Oklahoma Human Rights Commission ceases operations as of June 30
In 1963 the Oklahoma Legislature created the Oklahoma Human Rights Commission (OHRC) to implement the Legislature’s mandate of “removing friction, eliminating discrimination, and promoting unity and understanding among all the people of Oklahoma.” The legislation was part of the national civil rights movement, including the 1963 March on Washington, culminating in Martin Luther King, Jr.’s “I Have a Dream” speech, and the debate and passage of the Civil Rights Act of 1964 and its now familiar Title VII, banning employment discrimination.
Effective June 30, 2012, after almost 50 years of existence, the OHRC will close its doors.
Over time the perception had developed that the OHRC was doing little to enforce the Oklahoma Anti-Discrimination Act, at least with regard to private-sector employment. The level of activity was in part due to a “work-sharing” agreement with the local EEOC office, whereby claims filed at either agency are automatically deemed filed with both the OHRC and the EEOC. The work-sharing agreement also allowed the OHRC to defer investigation of complaints to the EEOC, which it routinely did for several reasons, to include the EEOC’s greater resources and for the sake of efficiency. The net effect, however, was that the level of OHRC activity declined significantly, ultimately making the agency irrelevant.

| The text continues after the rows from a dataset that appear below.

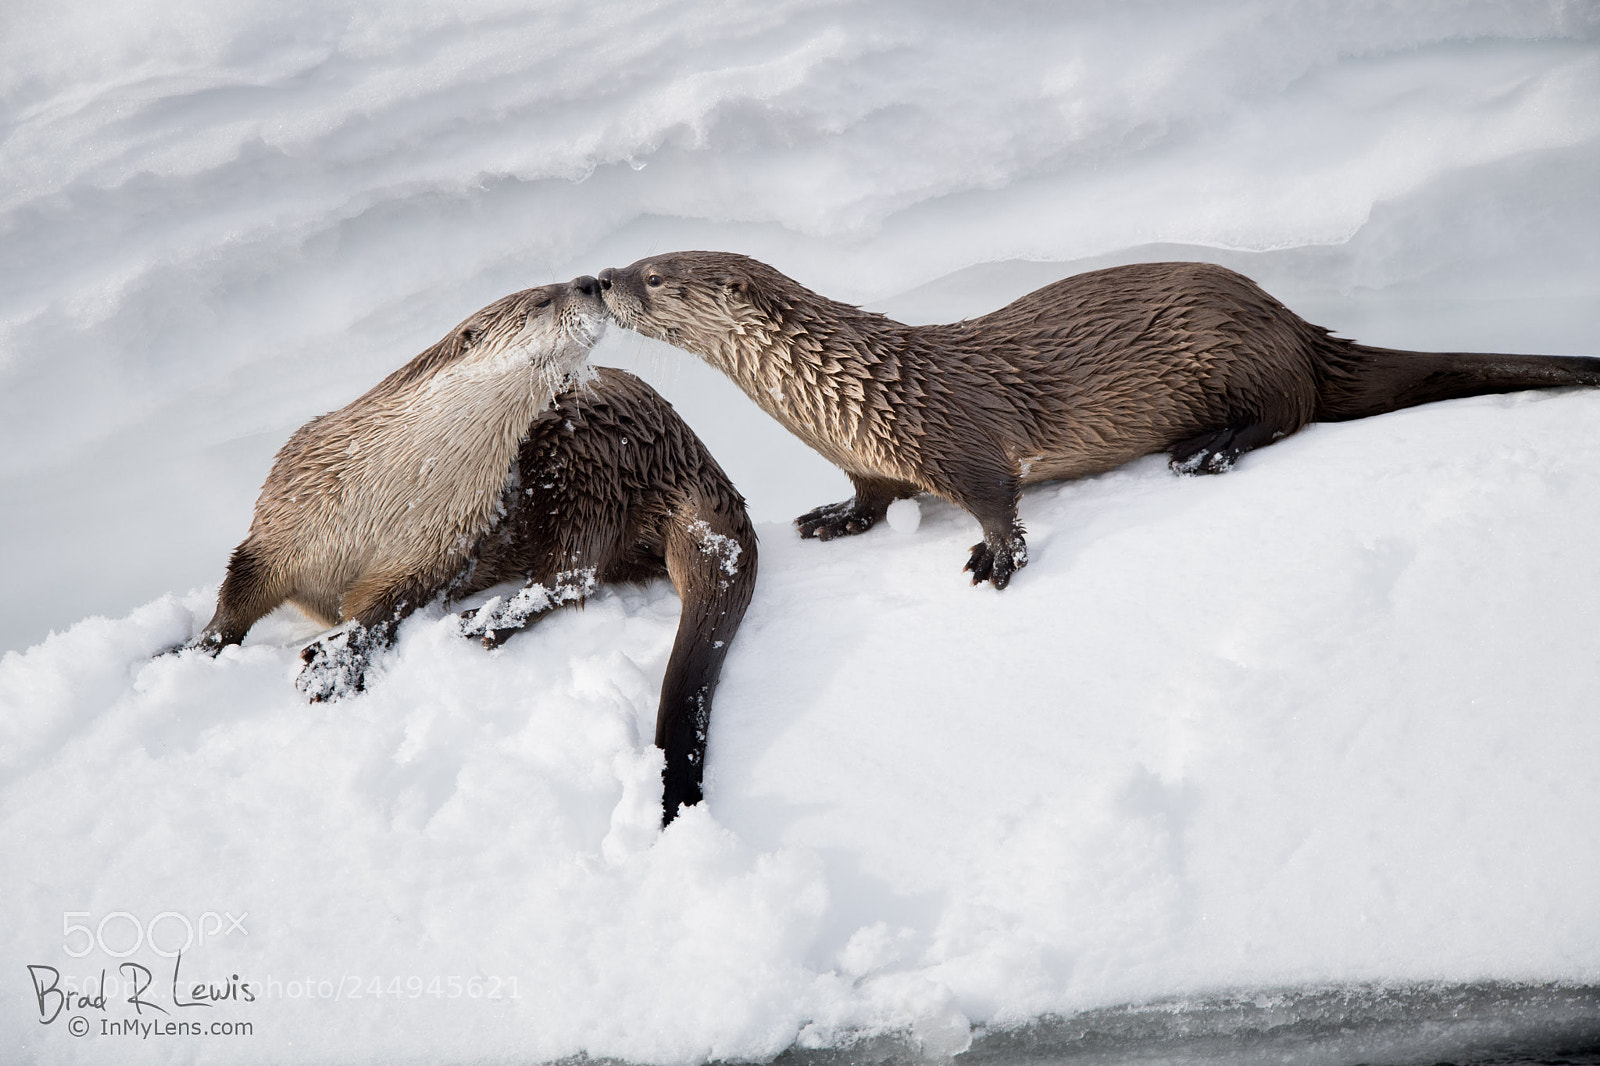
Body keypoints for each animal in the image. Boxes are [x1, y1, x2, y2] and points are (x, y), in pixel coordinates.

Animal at [598, 253, 1600, 588]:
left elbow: (997, 500)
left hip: (1240, 352)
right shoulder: (871, 457)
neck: (840, 396)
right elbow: (874, 497)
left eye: (655, 273)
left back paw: (1208, 450)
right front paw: (837, 517)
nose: (599, 278)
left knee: (1288, 415)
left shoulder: (960, 440)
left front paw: (998, 559)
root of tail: (1289, 319)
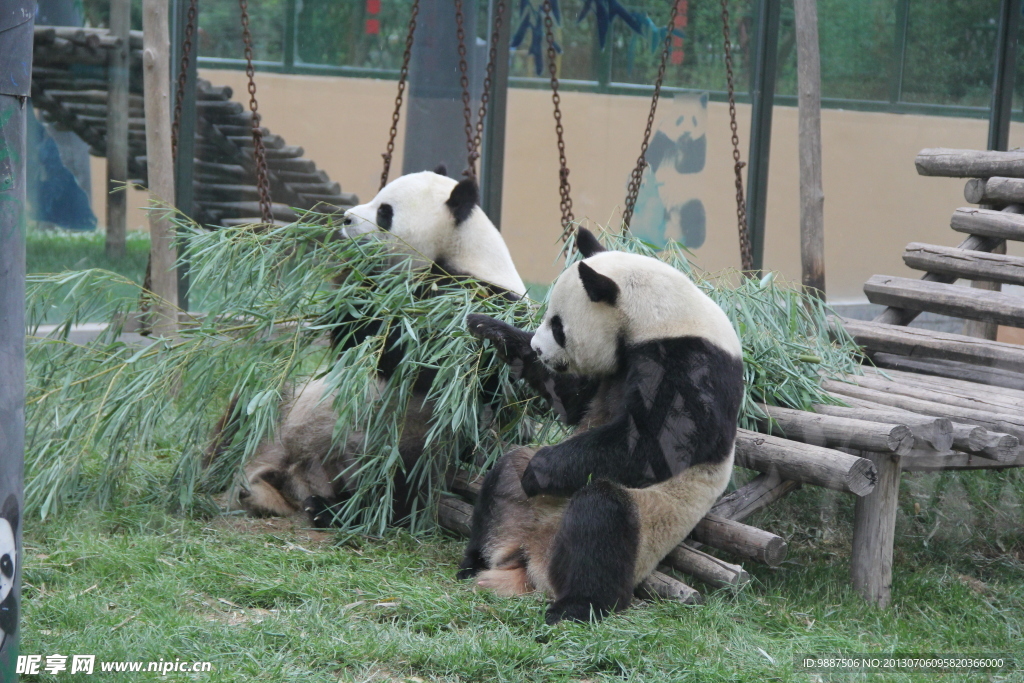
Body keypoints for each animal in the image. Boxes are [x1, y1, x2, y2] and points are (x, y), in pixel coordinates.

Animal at [210, 167, 524, 528]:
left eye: (384, 212)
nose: (346, 219)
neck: (463, 251)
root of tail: (297, 472)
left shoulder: (479, 301)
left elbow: (421, 360)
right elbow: (350, 337)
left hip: (414, 443)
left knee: (397, 484)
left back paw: (330, 509)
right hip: (287, 398)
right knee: (244, 412)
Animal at [458, 228, 745, 626]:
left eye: (558, 326)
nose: (538, 348)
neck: (659, 318)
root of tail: (532, 559)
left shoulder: (694, 365)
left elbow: (655, 444)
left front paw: (541, 470)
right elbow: (573, 399)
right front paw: (488, 327)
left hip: (649, 523)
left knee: (601, 517)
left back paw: (578, 605)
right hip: (524, 513)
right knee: (504, 475)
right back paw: (474, 562)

Because of the OHRC’s inactivity, plus a mix of ideological and budgetary reasons, the Legislature passed a little-noticed bill (Senate Bill 763) in May 2011 merging the OHRC into the Oklahoma Attorney General’s (AG) office, and requiring that “all duties and responsibilities of the OHRC” were to be assumed by the AG no later than July 1, 2012. The bill called for the creation of a new Office of Civil Rights Enforcement in the AG’s office, and henceforth the AG was to protect and defend civil rights under Oklahoma law. The legislation was intended to effectively eliminate the OHRC as an independent state agency as of June 30, 2012. Thereafter, civil rights enforcement, including receipt of charges, investigation of charges, conciliation efforts, and filing lawsuits against private-sector employers, is to be done exclusively by the AG.

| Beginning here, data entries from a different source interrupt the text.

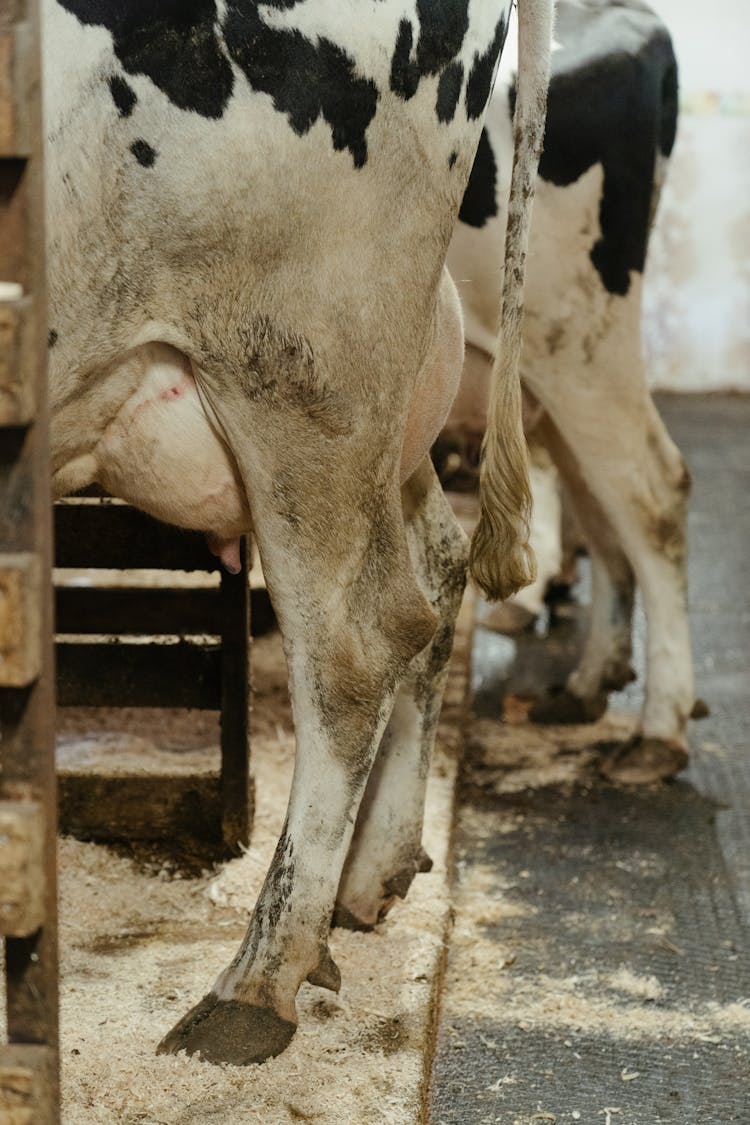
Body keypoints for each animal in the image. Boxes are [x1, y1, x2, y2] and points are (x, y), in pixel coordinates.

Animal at [41, 0, 555, 1062]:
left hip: (303, 368)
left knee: (360, 643)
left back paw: (256, 983)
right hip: (384, 402)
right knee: (437, 572)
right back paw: (366, 883)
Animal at [440, 0, 692, 787]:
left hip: (577, 342)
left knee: (650, 492)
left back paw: (659, 726)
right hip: (550, 370)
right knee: (593, 492)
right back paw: (588, 680)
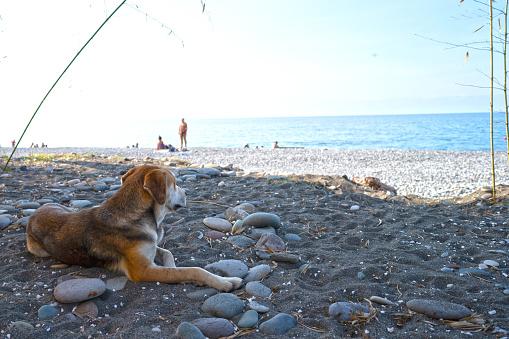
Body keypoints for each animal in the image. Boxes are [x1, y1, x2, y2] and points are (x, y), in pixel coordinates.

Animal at [25, 165, 242, 292]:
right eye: (174, 183)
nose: (187, 192)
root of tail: (36, 212)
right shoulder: (142, 270)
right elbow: (193, 270)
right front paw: (223, 281)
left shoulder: (151, 247)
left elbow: (170, 256)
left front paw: (177, 273)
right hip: (39, 251)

What practical changes that will mean remains to be seen, but the best guess is that there will be increased enforcement activities and more aggressive enforcement, including an increase in the number of actual lawsuits filed by the State against private-sector employers. This conclusion is based on statements to that effect by the AG’s office. It also stands to reason that if Oklahoma’s chief law enforcement office, staffed by a team of capable legal counsel, is in charge of civil rights enforcement (i.e., investigating charges of discrimination), the enforcement will become stricter and more contentious than it has developed over time with the moribund OHRC and the EEOC’s non-lawyer investigators. Also, because of some negative publicity over the OHRC’s closure, the AG may choose to conduct a handful of high profile investigations to send a message that it is serious about civil rights enforcement.

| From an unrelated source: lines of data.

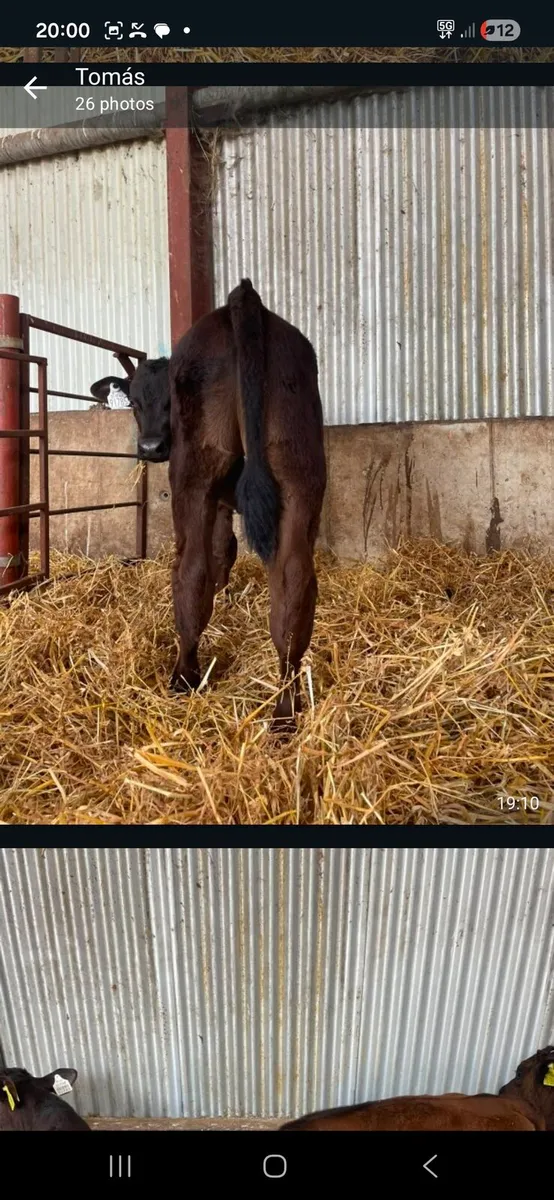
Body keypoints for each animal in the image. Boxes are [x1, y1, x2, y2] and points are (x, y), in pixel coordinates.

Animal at [91, 280, 327, 729]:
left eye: (167, 402)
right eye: (134, 402)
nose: (150, 447)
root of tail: (244, 299)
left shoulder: (214, 501)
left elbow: (218, 554)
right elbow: (228, 553)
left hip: (194, 475)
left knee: (190, 570)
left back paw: (185, 676)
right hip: (299, 472)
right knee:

Another development that bears watching – because it will have a huge impact on the administrative process – is whether once the AG’s civil rights office is up and running it will renew the work-sharing agreement the OHRC routinely enters into with the EEOC. The AG’s stated intention is that it will not renew it because of a prevailing attitude in state government that anything having to do with the federal government necessarily is a bad thing. If there is no work-sharing agreement between the state and federal agencies, it means an employee must file separate claims with both agencies in order to preserve both Oklahoma and federal discrimination claims, and that both agencies can pursue independent, simultaneous investigations. This could leave an employer fighting a battle on two fronts. Although a worst-case scenario, it would be possible for an employer to face a lawsuit brought against it by Oklahoma’s AG in state court alleging violations of Oklahoma law, and to simultaneously face a federal court lawsuit brought by the EEOC alleging violations of federal law. Although the claims would be parallel in most respects, it would involve state versus federal law, and state versus federal enforcement.